_Texte sélectionné_.
============
Zeus et son allaitement caprin n’est d’ailleurs pas un cas unique. C’est aussi l’histoire d’Asklepios, le fils d’Apollon et de Coronis et des jumeaux Philacis et Philander, nés de l’union entre Acacallis, fille du roi Minos et… d’Apollon, encore lui ! Cette lettre est dédiée à toutes les chèvres d’ici ou d’ailleurs. Coeur avec les cornes.

Dessin à la plume et à l’encre brune de Giulio Romano représentant les nymphes nourrissant Jupiter avec le lait de la chèvre Amalthée.
============
_Informations extraites_.

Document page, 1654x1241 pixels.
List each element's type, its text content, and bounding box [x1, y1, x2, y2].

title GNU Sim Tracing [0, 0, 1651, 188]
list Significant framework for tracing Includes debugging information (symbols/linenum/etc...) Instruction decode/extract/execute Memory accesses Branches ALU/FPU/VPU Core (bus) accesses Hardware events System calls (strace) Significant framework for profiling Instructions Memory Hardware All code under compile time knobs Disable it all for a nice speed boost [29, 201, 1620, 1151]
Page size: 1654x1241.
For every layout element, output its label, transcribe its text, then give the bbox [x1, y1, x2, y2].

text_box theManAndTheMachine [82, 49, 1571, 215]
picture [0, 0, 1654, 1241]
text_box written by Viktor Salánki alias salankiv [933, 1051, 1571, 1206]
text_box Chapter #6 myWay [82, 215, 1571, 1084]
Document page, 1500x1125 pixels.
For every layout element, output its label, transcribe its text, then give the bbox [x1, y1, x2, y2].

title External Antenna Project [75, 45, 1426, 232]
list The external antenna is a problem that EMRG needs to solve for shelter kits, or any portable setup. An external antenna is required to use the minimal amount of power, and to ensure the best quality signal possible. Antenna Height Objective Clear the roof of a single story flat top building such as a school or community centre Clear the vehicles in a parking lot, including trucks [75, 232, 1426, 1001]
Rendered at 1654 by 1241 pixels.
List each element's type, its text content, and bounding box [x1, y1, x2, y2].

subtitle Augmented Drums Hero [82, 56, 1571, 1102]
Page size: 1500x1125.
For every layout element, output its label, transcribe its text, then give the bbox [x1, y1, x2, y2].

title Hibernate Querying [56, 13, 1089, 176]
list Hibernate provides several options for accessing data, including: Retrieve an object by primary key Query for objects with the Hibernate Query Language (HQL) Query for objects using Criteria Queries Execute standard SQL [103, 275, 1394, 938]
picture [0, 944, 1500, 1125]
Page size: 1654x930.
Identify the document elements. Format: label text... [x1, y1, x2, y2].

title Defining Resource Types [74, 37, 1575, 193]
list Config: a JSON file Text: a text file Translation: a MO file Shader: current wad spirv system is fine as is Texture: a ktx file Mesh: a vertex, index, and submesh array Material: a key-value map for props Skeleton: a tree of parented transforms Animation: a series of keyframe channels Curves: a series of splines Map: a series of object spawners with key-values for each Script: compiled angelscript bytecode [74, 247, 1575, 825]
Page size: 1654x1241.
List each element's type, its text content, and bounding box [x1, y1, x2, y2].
============
_Consignes à suivre_.
[1] D'après le texte sélectionné, de quelle union sont nés les jumeaux Philacis et Philander ?
[2] Recopiez fidèlement le passage du texte sélectionné qui commence par « Zeus et son » et se poursuit jusqu'à « la chèvre Amalthée. ».
[3] Selon le texte sélectionné, pourquoi l'allaitement de Zeus par une chèvre n'est-il pas un cas unique ? Répondez en une à trois phrases.

_Corrigé des exercices_.
[1] Ils sont nés de l'union entre Acacallis, fille du roi Minos, et Apollon.

[2]
Zeus et son allaitement caprin n’est d’ailleurs pas un cas unique. C’est aussi l’histoire d’Asklepios, le fils d’Apollon et de Coronis et des jumeaux Philacis et Philander, nés de l’union entre Acacallis, fille du roi Minos et… d’Apollon, encore lui ! Cette lettre est dédiée à toutes les chèvres d’ici ou d’ailleurs. Coeur avec les cornes.

Dessin à la plume et à l’encre brune de Giulio Romano représentant les nymphes nourrissant Jupiter avec le lait de la chèvre Amalthée.

[3] Ce cas n'est pas unique parce que c'est aussi l'histoire d'Asklepios, fils d'Apollon et de Coronis. C'est également celle des jumeaux Philacis et Philander, nés de l'union entre Acacallis, fille du roi Minos, et Apollon.